Tamar Guimarães and Kasper Akhøj. Still from Captain Gervasio’s Family. 2013/2014. Courtesy of the artists, Galeria Fortes Vilaça and Ellen De Bruijne Projects, BMA 17774.

Captain Gervasio’s Family takes a meditative look at the mediums of Palmelo, Brazil

BALTIMORE, MD (February 7, 2017)—The Baltimore Museum of Art (BMA) presents Black Box: Tamar Guimarães & Kasper Akhøj, on view February 8 through June 11, 2017. The exhibition includes a presentation of Guimarães’ and Akhøj’s 16-minute film Captain Gervasio’s Family (2013-2014), featuring the many spirit mediums of Palmelo, Brazil. The presentation of the film is organized by Senior Curator of Contemporary Art Kristen Hileman and presented in the Black Box Gallery in the museum’s Contemporary Wing.

Throughout their work, the Copenhagen-based collaborators explore the structure of social space and hierarchies, within both small communities and geographically or racially defined groups of people. Captain Gervasio’s Family provides a view into the Spiritist community of Palmelo, a town of 2,000 people of whom at least half are psychic mediums. Spiritism is a practice influenced by Allan Kardec, a 19th-century French scholar whose theories about communicating with the dead reached an international audience. The artists do not undertake a critical view of the practice, instead they deploy the luminous, flickering effect of 16mm film to evoke the movement of psychic energy between this world and the “astral cities” that hover above.

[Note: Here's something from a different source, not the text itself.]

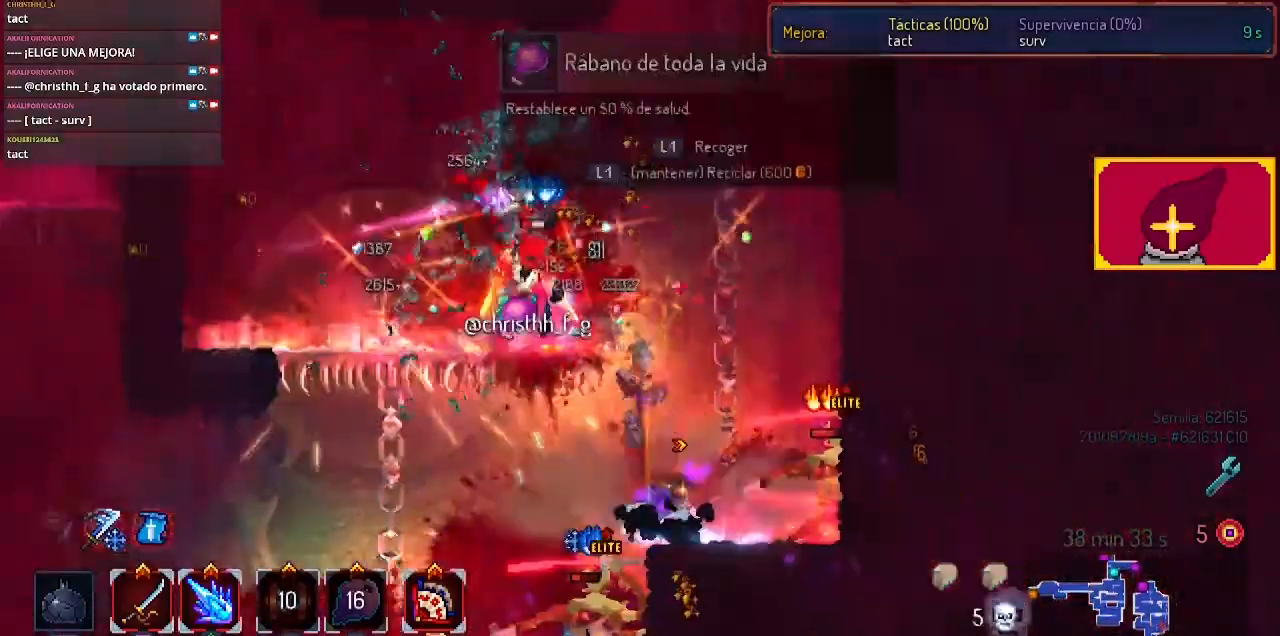
{"buttons": ["SQUARE", "DPAD_LEFT"], "left_stick": "center", "right_stick": "center", "events": [[233, "CROSS", "up"], [233, "DPAD_DOWN", "up"], [367, "SQUARE", "down"], [400, "DPAD_RIGHT", "up"], [467, "DPAD_LEFT", "down"]]}
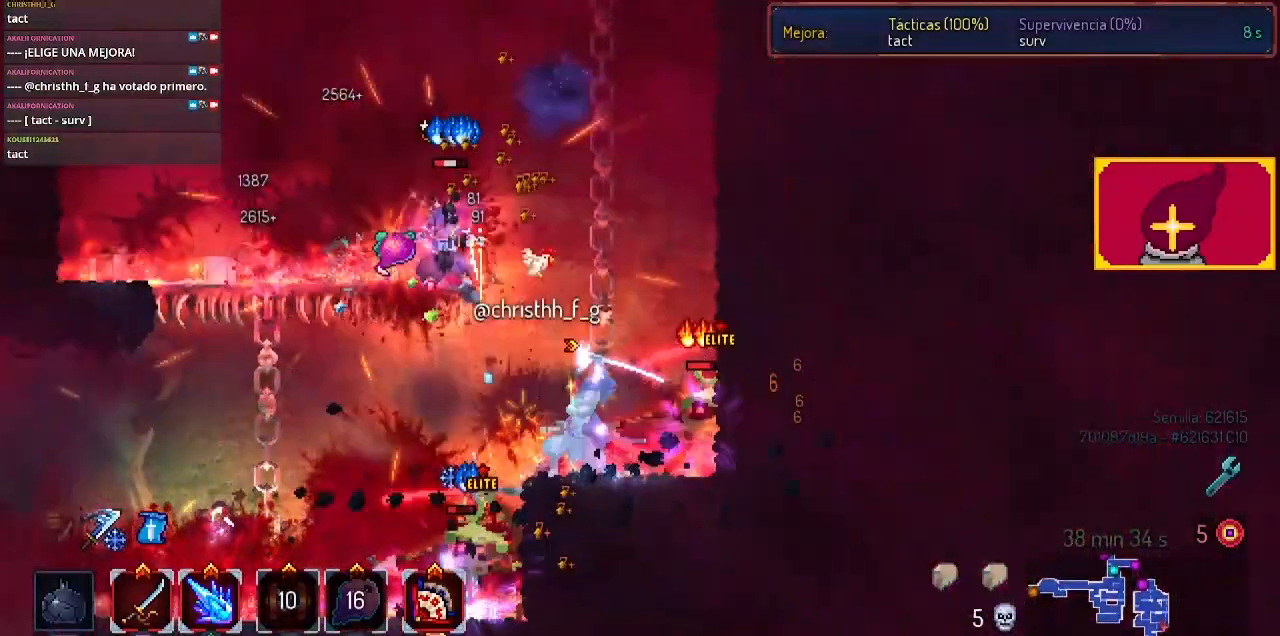
{"buttons": ["SQUARE"], "left_stick": "center", "right_stick": "center", "events": [[67, "SQUARE", "up"], [100, "DPAD_LEFT", "up"], [100, "SQUARE", "down"], [200, "SQUARE", "up"], [300, "SQUARE", "down"], [333, "SQUARE", "up"], [467, "SQUARE", "down"]]}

The film’s montage of closely cropped images of Palmelo’s mediums and details of Brazil’s modernist architecture suggest surprising relationships between the organization of the psychics’ activity and their country’s bureaucracy. Many of the mediums work as civil servants, and their descriptions of the cities of the dead include physical and administrative structures that, while idealized, resemble that of government offices. Visually, the interconnected steps, window ledges, and paving blocks of characteristically Brazilian buildings recall the joined hands of mediums performing “magnetic chains” to aggregate their healing powers. At the same time, opposition between Spiritist belief and official Brazil is revealed in the recounting of the government’s closure of a Palmelo psychiatric facility dedicated solely to treatments using psychic forces.

Tamar Guimarães (Brazilian, b. 1967) is a video, sound and installation artist whose work has been exhibited in numerous art fairs, including the São Paulo Biennial and Venice Biennale. She has also had solo exhibitions at the Institute of Modern Art, Brisbane (2009); Artspace Sydney (2010); Gasworks, London (2011); and the Århus Kunstbygning, Denmark (2012). Her work was nominated for the Premio Investidor Profissional Art Prize (PIPA) 2010, 2011, 2012, and 2013.

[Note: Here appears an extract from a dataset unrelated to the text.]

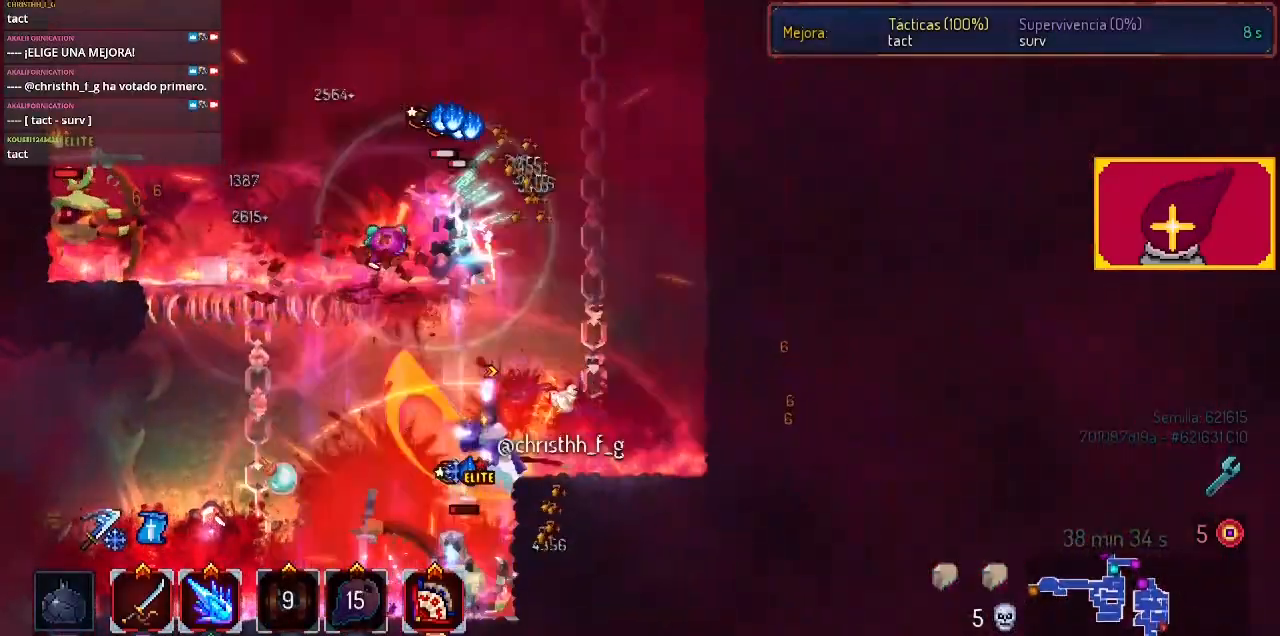
{"buttons": ["SQUARE"], "left_stick": "center", "right_stick": "center", "events": [[33, "SQUARE", "up"], [467, "SQUARE", "down"]]}
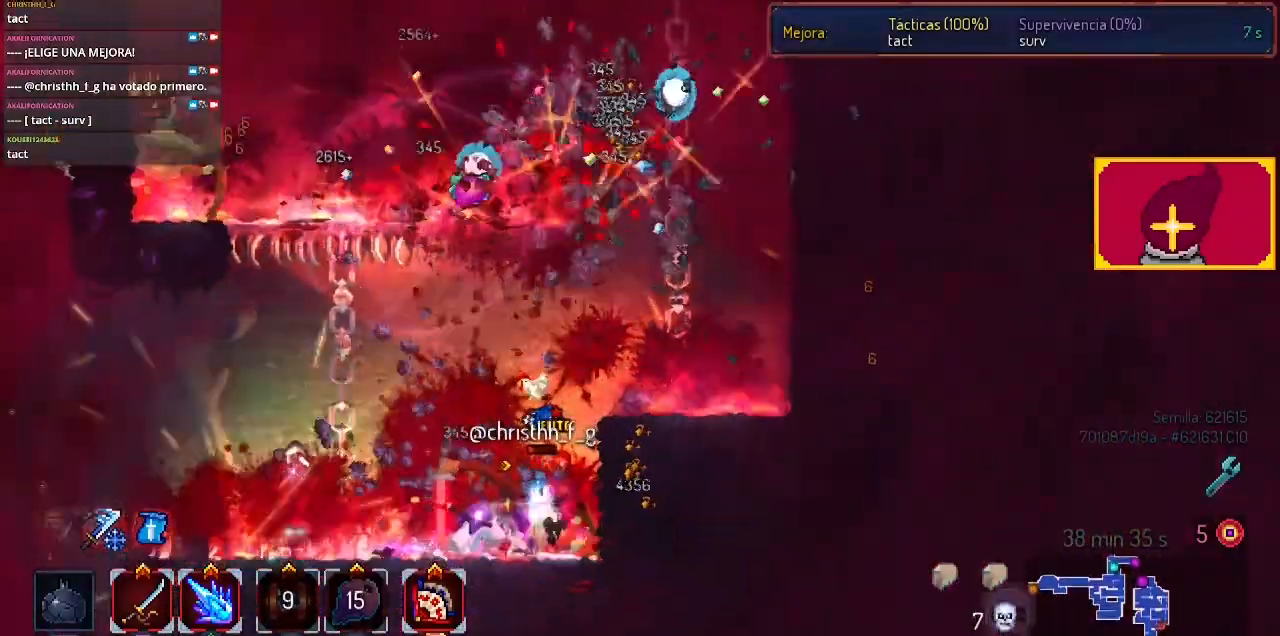
{"buttons": ["SQUARE"], "left_stick": "center", "right_stick": "center", "events": [[67, "SQUARE", "up"], [133, "SQUARE", "down"], [200, "SQUARE", "up"], [267, "DPAD_RIGHT", "down"], [267, "SQUARE", "down"], [400, "SQUARE", "up"], [467, "DPAD_RIGHT", "up"], [467, "SQUARE", "down"]]}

Kaspar Akhøj (Danish, b. 1976) is a mixed-media artist whose recent solo exhibitions include Welcome (TO THE TEKNIVAL) at the Künstlerhaus Stuttgart, Overgaden at the Institute for Contemporary Art in Copenhagen, and After The Fair at the Wiels Centre for Contemporary Art, Brussels. His work has also been shown at Ludlow 38/Goethe Institute, New York and 28th São Paulo Biennial. In 2010, he was an artist-in-residence at the 29th São Paulo Biennial, in addition to Platform Garanti in Istanbul, Turkey.

Captain Gervasio’s Family is presented in partnership with The Johns Hopkins University’s Center for Advanced Media Studies (CAMS). Guimarães and Akhøj will be in residence at The Johns Hopkins University this spring.

About the Baltimore Museum of Art

Founded in 1914, the Baltimore Museum of Art (BMA) inspires people of all ages and backgrounds through exhibitions, programs, and collections that tell an expansive story of art—challenging long-held narratives and embracing new voices. Our outstanding collection of more than 97,000 objects spans many eras and cultures and includes the world’s largest public holding of works by Henri Matisse; one of the nation’s finest collections of prints, drawings, and photographs; and a rapidly growing number of works by contemporary artists of diverse backgrounds. The museum is also distinguished by a neoclassical building designed by American architect John Russell Pope and two beautifully landscaped gardens featuring an array of modern and contemporary sculpture. The BMA is located three miles north of the Inner Harbor, adjacent to the main campus of Johns Hopkins University, and has a community branch at Lexington Market. General admission is free so that everyone can enjoy the power of art.